Mills saw the opposite pole to the major theory in what he called "abstracted empirism" (German: spiritless empiricism) called investigation of very special and individual facts, from which no generalizations could be derived. He postulated that sociological theories (conceptions) had to take into account both abstraction (idea) and data (empirical content). Mills saw grand theory and mindless empiricism as two extreme poles:

"If the idea is too large for the content, you are tending toward the trap of grand theory; if the content swallows the idea, you are tending toward the pitfall of abstracted empirism. "

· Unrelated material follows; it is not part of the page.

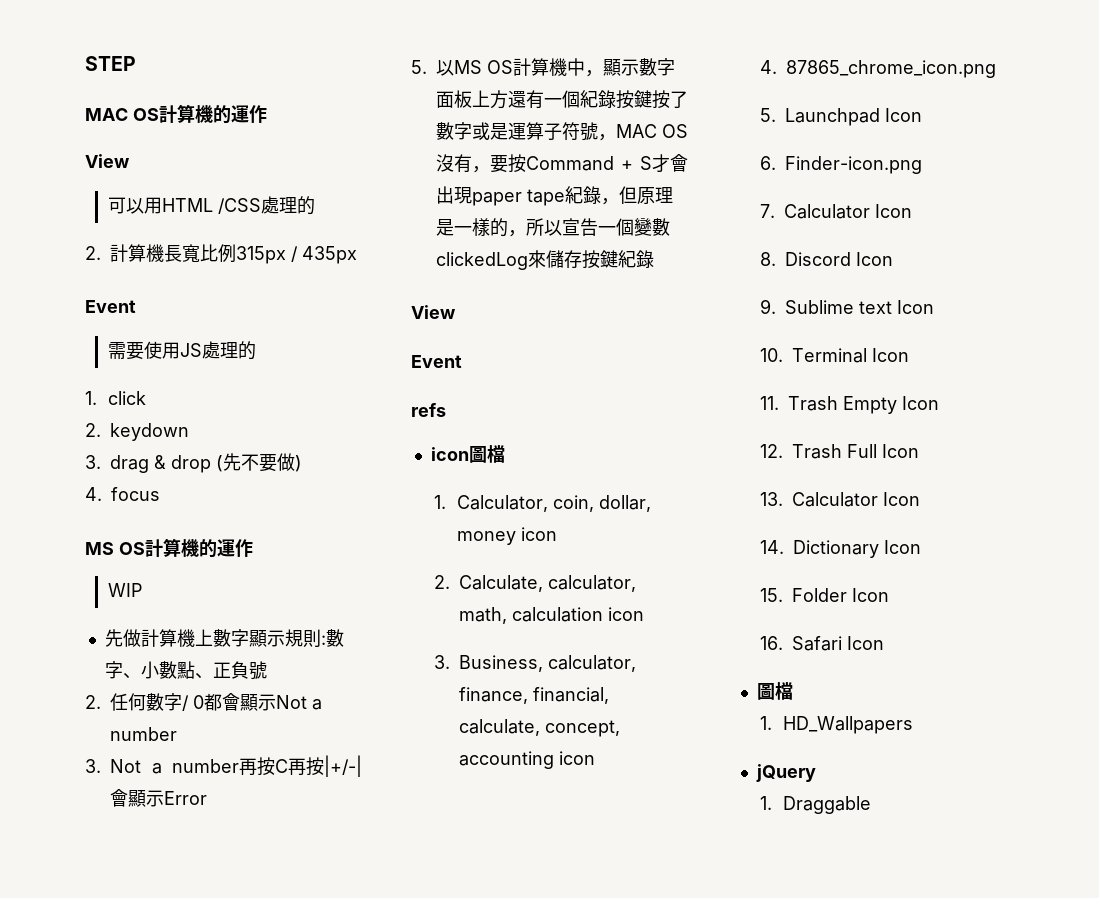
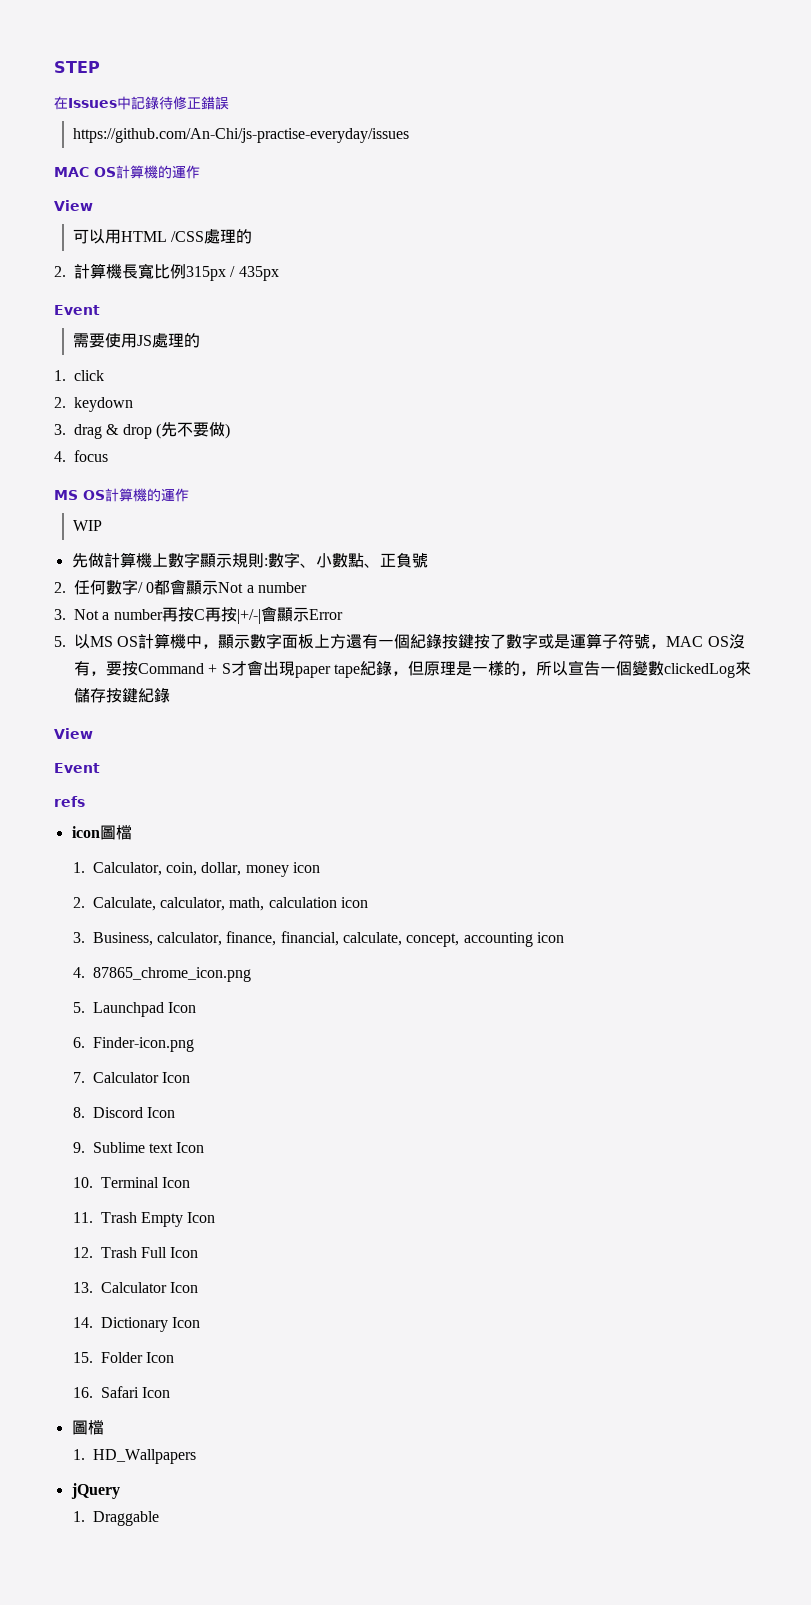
(136, 63) none -> [54,96,229,110] [72,128,409,143] // 在Issues中記錄待修正錯誤 // https://github.com/An-Chi/js-practise-everyday/issues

- CW Mills : The Sociological Imagination , p. 124

To resolve this duality, Robert K. Merton developed his concept of the medium-range theory in 1962 .

Both the terms of the large-scale theory and the theories of medium-range have now entered the vocabulary, especially of the social sciences, without a quantifiable distinction between the terms being formed. In general, major theories are those theories or theoretical structures that postulate a temporally and spatially generally valid explanans (e.g. “the nature of man”) for all facts in a discipline that require explanation. Medium-range theories, on the other hand, are not universal, but rather limited in time or space.